Connecticut winters are reliably mild. When the mercury drops into the teens, it’s an event. The single digits retain a certain exotic quality due to an infrequency you can count on two hands using single digits. Not so in Chicago, where I feel like a Connecticut emigrant living in a foreign country. Here, December is reliably gray and sometimes the sky is too cold to let clouds float at all. December in Chicago marks color’s departure as everything turns white or black or gray or gets covered in dust.

On one of these colorless days, I saw a family of three on a mission somewhere. The dad was carrying the baby in a backpack and mom was leading everyone down the street.

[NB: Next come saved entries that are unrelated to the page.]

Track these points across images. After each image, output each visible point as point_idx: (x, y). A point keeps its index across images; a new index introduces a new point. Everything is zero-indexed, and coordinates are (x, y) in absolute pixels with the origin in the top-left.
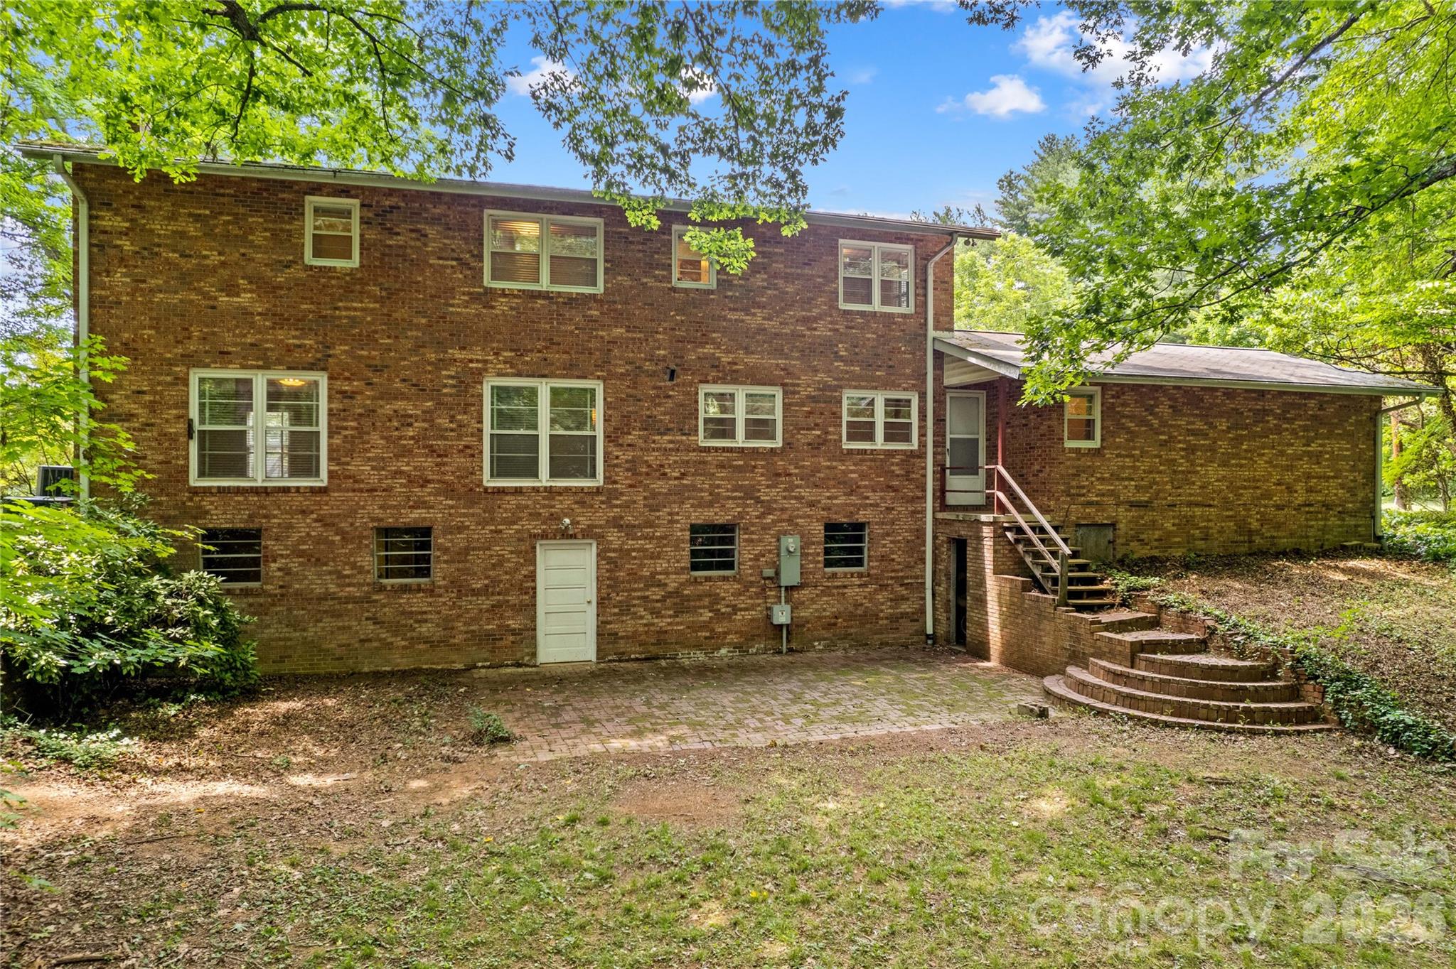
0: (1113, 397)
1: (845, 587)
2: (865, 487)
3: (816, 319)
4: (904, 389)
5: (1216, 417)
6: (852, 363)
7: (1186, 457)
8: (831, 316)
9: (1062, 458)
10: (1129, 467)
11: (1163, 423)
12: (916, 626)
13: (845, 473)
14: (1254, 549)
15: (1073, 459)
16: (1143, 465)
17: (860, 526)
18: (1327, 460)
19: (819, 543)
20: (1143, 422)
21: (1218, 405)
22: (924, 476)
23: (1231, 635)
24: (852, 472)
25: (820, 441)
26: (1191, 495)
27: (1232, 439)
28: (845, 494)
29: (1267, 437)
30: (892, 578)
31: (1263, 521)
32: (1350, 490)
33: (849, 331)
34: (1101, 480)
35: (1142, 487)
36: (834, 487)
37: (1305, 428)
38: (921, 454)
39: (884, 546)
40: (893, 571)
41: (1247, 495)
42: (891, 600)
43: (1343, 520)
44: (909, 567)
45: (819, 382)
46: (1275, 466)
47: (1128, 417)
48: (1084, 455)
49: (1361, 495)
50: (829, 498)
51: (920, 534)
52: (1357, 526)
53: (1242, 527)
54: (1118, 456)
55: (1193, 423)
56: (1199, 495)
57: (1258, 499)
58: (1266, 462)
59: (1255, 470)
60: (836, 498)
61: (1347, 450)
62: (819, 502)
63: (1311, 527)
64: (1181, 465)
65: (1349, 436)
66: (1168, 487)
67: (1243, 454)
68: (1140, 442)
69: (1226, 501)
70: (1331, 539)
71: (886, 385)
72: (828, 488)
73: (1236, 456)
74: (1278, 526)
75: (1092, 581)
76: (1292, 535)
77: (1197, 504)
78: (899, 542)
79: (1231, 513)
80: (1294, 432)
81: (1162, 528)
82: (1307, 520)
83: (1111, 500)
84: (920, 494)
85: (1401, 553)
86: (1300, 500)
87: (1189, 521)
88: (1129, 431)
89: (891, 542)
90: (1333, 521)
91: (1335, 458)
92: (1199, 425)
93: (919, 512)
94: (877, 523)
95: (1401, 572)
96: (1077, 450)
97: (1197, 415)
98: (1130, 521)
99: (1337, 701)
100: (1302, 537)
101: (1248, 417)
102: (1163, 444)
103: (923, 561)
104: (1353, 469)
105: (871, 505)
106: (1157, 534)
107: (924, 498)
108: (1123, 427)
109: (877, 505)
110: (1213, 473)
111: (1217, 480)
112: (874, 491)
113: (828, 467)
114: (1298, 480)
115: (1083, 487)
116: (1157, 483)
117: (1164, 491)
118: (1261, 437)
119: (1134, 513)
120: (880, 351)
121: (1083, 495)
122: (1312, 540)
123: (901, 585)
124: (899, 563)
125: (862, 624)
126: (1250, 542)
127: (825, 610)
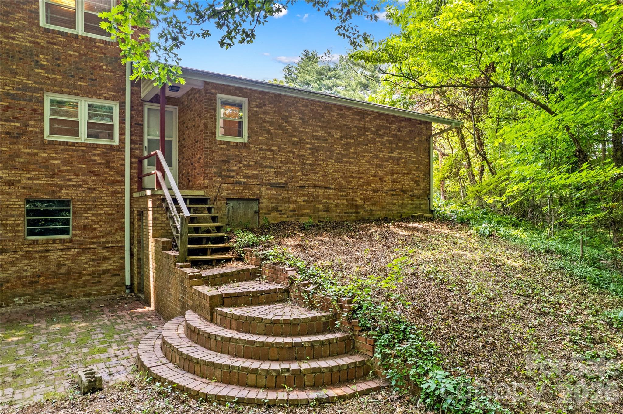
0: (256, 106)
1: (47, 251)
2: (67, 171)
3: (14, 30)
4: (106, 98)
5: (332, 129)
6: (53, 72)
7: (312, 154)
8: (31, 30)
9: (214, 148)
10: (269, 158)
11: (295, 129)
12: (117, 279)
13: (46, 159)
14: (360, 218)
15: (224, 149)
16: (282, 157)
17: (66, 203)
18: (403, 163)
19: (19, 216)
20: (280, 127)
21: (334, 121)
22: (123, 165)
23: (304, 285)
24: (54, 158)
25: (20, 131)
26: (316, 180)
27: (344, 145)
28: (47, 176)
29: (367, 145)
30: (94, 243)
31: (365, 200)
32: (416, 182)
33: (50, 46)
34: (248, 166)
35: (280, 173)
36: (35, 170)
37: (390, 142)
38: (120, 149)
39: (87, 218)
40: (94, 238)
41: (354, 182)
42: (94, 260)
43: (413, 201)
44: (110, 234)
45: (18, 83)
46: (372, 165)
47: (268, 122)
48: (233, 147)
49: (422, 185)
50: (29, 179)
51: (120, 209)
52: (420, 204)
53: (352, 203)
54: (260, 149)
55: (317, 131)
56: (322, 180)
57: (361, 185)
58: (366, 162)
59: (360, 166)
60: (38, 179)
61: (414, 157)
62: (19, 181)
63: (395, 204)
64: (309, 159)
65: (415, 149)
66: (300, 174)
67: (351, 155)
68: (278, 140)
69: (340, 185)
70: (406, 212)
71: (88, 93)
72: (28, 171)
73: (347, 156)
74: (374, 203)
75: (221, 240)
76: (383, 209)
77: (321, 187)
78: (100, 215)
79: (344, 194)
80: (383, 144)
81: (295, 202)
82: (392, 200)
83: (256, 182)
84: (119, 179)
85: (444, 220)
86: (388, 187)
87: (315, 198)
88: (269, 132)
89: (93, 215)
90: (407, 201)
91: (407, 162)
92: (321, 133)
93: (119, 192)
94: (79, 200)
95: (443, 230)
96: (228, 143)
97: (319, 126)
98: (271, 197)
99: (385, 356)
100: (389, 210)
101: (354, 131)
102: (296, 144)
103: (122, 229)
104: (418, 169)
105: (73, 186)
106: (292, 207)
107: (123, 182)
108: (264, 129)
109: (80, 186)
110: (332, 166)
111: (334, 171)
112: (76, 175)
113: (29, 154)
114: (386, 174)
115: (233, 171)
116: (291, 171)
117: (296, 177)
118: (363, 145)
119: (274, 191)
120: (82, 66)
121: (233, 177)
122: (395, 212)
123: (103, 248)
124: (101, 232)
125: (65, 281)
126: (357, 213)
127: (25, 271)
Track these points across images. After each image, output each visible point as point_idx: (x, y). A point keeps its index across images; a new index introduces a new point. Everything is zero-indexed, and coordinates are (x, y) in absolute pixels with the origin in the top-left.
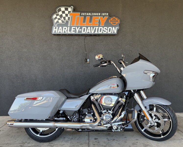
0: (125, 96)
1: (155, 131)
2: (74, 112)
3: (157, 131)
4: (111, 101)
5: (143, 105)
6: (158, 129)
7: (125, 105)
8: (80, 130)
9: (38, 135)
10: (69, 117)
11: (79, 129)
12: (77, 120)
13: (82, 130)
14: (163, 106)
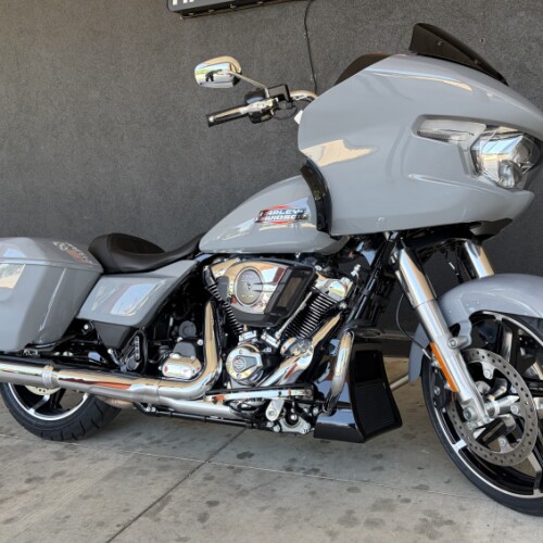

They were on their way back from one of those urban forests that sprout every year in the weeks before Christmas, selling firs and spruces that have been bundled up and made available for the season, and forming small oases of evergreen along densely packed corridors full of concrete and brick. This mom and dad with the baby on his back were swaying slowly as they walked home with a fir tree held up between them. It was a bushy, sweet smelling blob of green, about the length of a person suspended in mid-air. The baby in the backpack greeted the color and smell with outstretched arms.

This is a trip I never made. Hanukkah, the holiday celebrated in my family, is about assimilation and resistance to it. It’s about the Maccabean rejection of Greek influence. Hannukah is literally a holiday about dedication – that’s even what the word means. And there’s an undercurrent that runs beneath the frying of latkes, twirling of dreidles, and the lighting of candles that says faith and dedication yield great rewards from what might seem like just a little oil and dim light.

But as a kid, Christmas was a holiday with bright lights and lots of gifts and those are powerful enticements. That’s the perfect recipe for young kids, who are drawn to that combination of things-you-want and shiny objects, like moths to the flame. Maybe it was the influence of these ideas that inspired me to snap a hemlock twig off a tree in our backyard. I stuck it in a block of wood with a drilled out hole and I crossed my eight year old arms. My holiday jealousy cobbled together a cliché and I had a Hanukkah bush, which I dedicated to my single digit perception of the holiday. I dressed the hemlock twig in lights that twinkled with the colors of my envy.

tree lot

But then there on the street watching this family brave the gray and the cold, I suddenly understood something about this indoor tree in winter that had nothing to do with the things-I-wanted-but-didn’t-have – it was a seedling and a reminder that spring was on its way from very little green, not unlike light that miraculously lasts longer and longer. From that vantage, it was suddenly a lot easier to see the similarity between lighting candles night after night in your living room and pulling a living tree out of the cold to wrap it with light.